Shrines and Temples of Nikko
© Japan Photo Encyclopedia
Date of Inscription: 1999
Criteria: C (ii) (iii) (vi)
The shrines and temples of Nikko, together with their natural surroundings, have for centuries been a sacred site known for its architectural and decorative masterpieces. They are closely associated with the history of the Tokugawa Shoguns.
Justification for Inscription
Criterion (i): The Nikko shrines and temples are a reflection of architectural and artistic genius; this aspect is reinforced by the harmonious integration of the buildings in a forest and a natural site laid out by man.
Criterion (iv): Nikko is a perfect illustration of the architectural style of the Edo period as applied to Shinto shrines and Buddhist temples. The Gongen-zukuri style of the two mausoleums, the Tôshôgu and the Taiyû-in Reibyô, reached the peak of its expression in Nikko, and was later to exert a decisive influence.

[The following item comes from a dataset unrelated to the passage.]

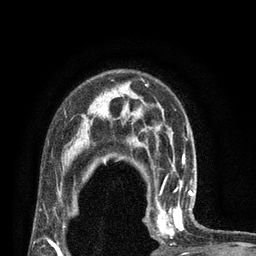
Breast MRI (dynamic contrast-enhanced), one axial slice; slice 57 of 80 in the series (ordered by position); cropped to one breast; dynamic contrast-enhanced series, time point 2 of 7 at this slice position (early post-contrast); 3 T; TE 2.1 ms, TR 4.7 ms; 2 mm slice thickness; 256 × 256 image matrix, field of view 170 × 170 mm. Female patient.
Annotated regions visible in this slice (semi-automatically segmented with operator editing):
- enhancing-tissue mask used for the functional tumour volume (all voxels passing the contrast-enhancement thresholds inside the analysis volume; usually the tumour): bounding box [x1, y1, x2, y2] px = [144, 180, 195, 243]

The ingenuity and creativity of its architects and decorators are revealed in an outstanding and distinguished manner.
Criterion (vi): The Nikko shrines and temples, together with their environment, are an outstanding example of a traditional Japanese religious centre, associated with the Shinto perception of the relationship of man with nature, in which mountains and forests have a sacred meaning and are objects of veneration, in a religious practice that is still very much alive today.